(Stored items)
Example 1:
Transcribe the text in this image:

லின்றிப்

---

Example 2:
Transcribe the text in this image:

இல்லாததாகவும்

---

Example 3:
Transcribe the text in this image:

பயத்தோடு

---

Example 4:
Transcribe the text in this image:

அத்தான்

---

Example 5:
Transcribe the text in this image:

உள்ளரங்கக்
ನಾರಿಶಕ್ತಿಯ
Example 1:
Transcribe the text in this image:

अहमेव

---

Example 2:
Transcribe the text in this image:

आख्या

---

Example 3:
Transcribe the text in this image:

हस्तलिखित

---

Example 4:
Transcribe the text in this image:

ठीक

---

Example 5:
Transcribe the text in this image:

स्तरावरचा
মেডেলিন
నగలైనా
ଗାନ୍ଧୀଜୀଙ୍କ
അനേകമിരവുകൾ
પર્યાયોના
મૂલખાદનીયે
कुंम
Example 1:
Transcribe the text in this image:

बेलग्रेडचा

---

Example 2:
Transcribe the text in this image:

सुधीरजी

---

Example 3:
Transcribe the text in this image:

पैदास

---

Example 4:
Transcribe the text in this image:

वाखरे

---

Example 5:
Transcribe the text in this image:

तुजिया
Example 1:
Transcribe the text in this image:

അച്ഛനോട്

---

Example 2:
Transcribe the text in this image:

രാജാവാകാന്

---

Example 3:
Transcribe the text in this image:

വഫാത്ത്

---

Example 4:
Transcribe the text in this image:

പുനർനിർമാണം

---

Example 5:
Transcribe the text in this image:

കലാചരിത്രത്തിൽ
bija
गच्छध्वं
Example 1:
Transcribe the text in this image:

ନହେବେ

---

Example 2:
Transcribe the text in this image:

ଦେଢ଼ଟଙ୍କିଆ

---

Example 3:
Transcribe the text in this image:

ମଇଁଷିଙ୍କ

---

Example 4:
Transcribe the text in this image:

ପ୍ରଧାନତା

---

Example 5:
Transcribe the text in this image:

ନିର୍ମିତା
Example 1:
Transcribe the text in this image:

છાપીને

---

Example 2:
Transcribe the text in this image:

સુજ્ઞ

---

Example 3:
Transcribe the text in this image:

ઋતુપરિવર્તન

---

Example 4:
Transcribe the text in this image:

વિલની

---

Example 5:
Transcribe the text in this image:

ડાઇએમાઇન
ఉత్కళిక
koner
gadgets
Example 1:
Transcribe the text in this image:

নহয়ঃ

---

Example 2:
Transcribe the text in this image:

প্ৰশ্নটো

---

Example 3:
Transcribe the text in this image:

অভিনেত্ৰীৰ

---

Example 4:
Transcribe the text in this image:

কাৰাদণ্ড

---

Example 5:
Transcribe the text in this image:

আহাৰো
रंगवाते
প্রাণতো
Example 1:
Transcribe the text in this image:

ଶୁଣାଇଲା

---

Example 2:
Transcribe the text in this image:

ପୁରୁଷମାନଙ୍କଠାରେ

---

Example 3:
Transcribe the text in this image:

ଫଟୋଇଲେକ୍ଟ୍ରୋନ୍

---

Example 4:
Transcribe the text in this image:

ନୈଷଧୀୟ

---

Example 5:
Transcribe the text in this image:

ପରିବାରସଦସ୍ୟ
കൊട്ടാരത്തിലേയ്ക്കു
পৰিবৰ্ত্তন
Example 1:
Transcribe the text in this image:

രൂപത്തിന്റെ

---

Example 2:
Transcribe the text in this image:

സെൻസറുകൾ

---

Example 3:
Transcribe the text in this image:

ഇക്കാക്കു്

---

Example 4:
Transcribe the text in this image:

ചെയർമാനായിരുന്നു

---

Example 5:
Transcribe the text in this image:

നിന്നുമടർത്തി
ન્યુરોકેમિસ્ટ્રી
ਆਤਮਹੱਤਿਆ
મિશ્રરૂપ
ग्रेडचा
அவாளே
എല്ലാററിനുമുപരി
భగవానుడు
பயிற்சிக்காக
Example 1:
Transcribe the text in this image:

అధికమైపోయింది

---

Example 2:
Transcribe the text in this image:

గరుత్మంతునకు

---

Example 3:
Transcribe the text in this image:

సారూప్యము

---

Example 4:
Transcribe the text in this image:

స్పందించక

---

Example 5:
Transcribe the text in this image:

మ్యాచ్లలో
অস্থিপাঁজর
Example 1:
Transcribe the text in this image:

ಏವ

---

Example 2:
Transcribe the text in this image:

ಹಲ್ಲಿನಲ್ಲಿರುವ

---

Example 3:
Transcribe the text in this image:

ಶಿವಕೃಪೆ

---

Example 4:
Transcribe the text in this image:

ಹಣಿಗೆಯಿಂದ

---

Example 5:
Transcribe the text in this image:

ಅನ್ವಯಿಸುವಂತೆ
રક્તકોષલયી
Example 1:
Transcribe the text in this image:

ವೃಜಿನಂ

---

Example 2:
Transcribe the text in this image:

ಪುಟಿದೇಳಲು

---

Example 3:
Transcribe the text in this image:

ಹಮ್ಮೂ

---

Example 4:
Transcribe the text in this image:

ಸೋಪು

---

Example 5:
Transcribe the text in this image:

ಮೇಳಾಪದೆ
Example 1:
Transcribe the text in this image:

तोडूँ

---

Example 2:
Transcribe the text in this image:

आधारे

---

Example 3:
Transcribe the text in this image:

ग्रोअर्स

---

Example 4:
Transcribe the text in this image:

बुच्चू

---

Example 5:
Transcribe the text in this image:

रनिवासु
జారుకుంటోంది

EXERCISE INSTRUCTIONS >>
Using the data above, print every record exactly as shown.

OUTPUT BELOW >>
Example 1:
Transcribe the text in this image:

லின்றிப்

---

Example 2:
Transcribe the text in this image:

இல்லாததாகவும்

---

Example 3:
Transcribe the text in this image:

பயத்தோடு

---

Example 4:
Transcribe the text in this image:

அத்தான்

---

Example 5:
Transcribe the text in this image:

உள்ளரங்கக்
ನಾರಿಶಕ್ತಿಯ
Example 1:
Transcribe the text in this image:

अहमेव

---

Example 2:
Transcribe the text in this image:

आख्या

---

Example 3:
Transcribe the text in this image:

हस्तलिखित

---

Example 4:
Transcribe the text in this image:

ठीक

---

Example 5:
Transcribe the text in this image:

स्तरावरचा
মেডেলিন
నగలైనా
ଗାନ୍ଧୀଜୀଙ୍କ
അനേകമിരവുകൾ
પર્યાયોના
મૂલખાદનીયે
कुंम
Example 1:
Transcribe the text in this image:

बेलग्रेडचा

---

Example 2:
Transcribe the text in this image:

सुधीरजी

---

Example 3:
Transcribe the text in this image:

पैदास

---

Example 4:
Transcribe the text in this image:

वाखरे

---

Example 5:
Transcribe the text in this image:

तुजिया
Example 1:
Transcribe the text in this image:

അച്ഛനോട്

---

Example 2:
Transcribe the text in this image:

രാജാവാകാന്

---

Example 3:
Transcribe the text in this image:

വഫാത്ത്

---

Example 4:
Transcribe the text in this image:

പുനർനിർമാണം

---

Example 5:
Transcribe the text in this image:

കലാചരിത്രത്തിൽ
bija
गच्छध्वं
Example 1:
Transcribe the text in this image:

ନହେବେ

---

Example 2:
Transcribe the text in this image:

ଦେଢ଼ଟଙ୍କିଆ

---

Example 3:
Transcribe the text in this image:

ମଇଁଷିଙ୍କ

---

Example 4:
Transcribe the text in this image:

ପ୍ରଧାନତା

---

Example 5:
Transcribe the text in this image:

ନିର୍ମିତା
Example 1:
Transcribe the text in this image:

છાપીને

---

Example 2:
Transcribe the text in this image:

સુજ્ઞ

---

Example 3:
Transcribe the text in this image:

ઋતુપરિવર્તન

---

Example 4:
Transcribe the text in this image:

વિલની

---

Example 5:
Transcribe the text in this image:

ડાઇએમાઇન
ఉత్కళిక
koner
gadgets
Example 1:
Transcribe the text in this image:

নহয়ঃ

---

Example 2:
Transcribe the text in this image:

প্ৰশ্নটো

---

Example 3:
Transcribe the text in this image:

অভিনেত্ৰীৰ

---

Example 4:
Transcribe the text in this image:

কাৰাদণ্ড

---

Example 5:
Transcribe the text in this image:

আহাৰো
रंगवाते
প্রাণতো
Example 1:
Transcribe the text in this image:

ଶୁଣାଇଲା

---

Example 2:
Transcribe the text in this image:

ପୁରୁଷମାନଙ୍କଠାରେ

---

Example 3:
Transcribe the text in this image:

ଫଟୋଇଲେକ୍ଟ୍ରୋନ୍

---

Example 4:
Transcribe the text in this image:

ନୈଷଧୀୟ

---

Example 5:
Transcribe the text in this image:

ପରିବାରସଦସ୍ୟ
കൊട്ടാരത്തിലേയ്ക്കു
পৰিবৰ্ত্তন
Example 1:
Transcribe the text in this image:

രൂപത്തിന്റെ

---

Example 2:
Transcribe the text in this image:

സെൻസറുകൾ

---

Example 3:
Transcribe the text in this image:

ഇക്കാക്കു്

---

Example 4:
Transcribe the text in this image:

ചെയർമാനായിരുന്നു

---

Example 5:
Transcribe the text in this image:

നിന്നുമടർത്തി
ન્યુરોકેમિસ્ટ્રી
ਆਤਮਹੱਤਿਆ
મિશ્રરૂપ
ग्रेडचा
அவாளே
എല്ലാററിനുമുപരി
భగవానుడు
பயிற்சிக்காக
Example 1:
Transcribe the text in this image:

అధికమైపోయింది

---

Example 2:
Transcribe the text in this image:

గరుత్మంతునకు

---

Example 3:
Transcribe the text in this image:

సారూప్యము

---

Example 4:
Transcribe the text in this image:

స్పందించక

---

Example 5:
Transcribe the text in this image:

మ్యాచ్లలో
অস্থিপাঁজর
Example 1:
Transcribe the text in this image:

ಏವ

---

Example 2:
Transcribe the text in this image:

ಹಲ್ಲಿನಲ್ಲಿರುವ

---

Example 3:
Transcribe the text in this image:

ಶಿವಕೃಪೆ

---

Example 4:
Transcribe the text in this image:

ಹಣಿಗೆಯಿಂದ

---

Example 5:
Transcribe the text in this image:

ಅನ್ವಯಿಸುವಂತೆ
રક્તકોષલયી
Example 1:
Transcribe the text in this image:

ವೃಜಿನಂ

---

Example 2:
Transcribe the text in this image:

ಪುಟಿದೇಳಲು

---

Example 3:
Transcribe the text in this image:

ಹಮ್ಮೂ

---

Example 4:
Transcribe the text in this image:

ಸೋಪು

---

Example 5:
Transcribe the text in this image:

ಮೇಳಾಪದೆ
Example 1:
Transcribe the text in this image:

तोडूँ

---

Example 2:
Transcribe the text in this image:

आधारे

---

Example 3:
Transcribe the text in this image:

ग्रोअर्स

---

Example 4:
Transcribe the text in this image:

बुच्चू

---

Example 5:
Transcribe the text in this image:

रनिवासु
జారుకుంటోంది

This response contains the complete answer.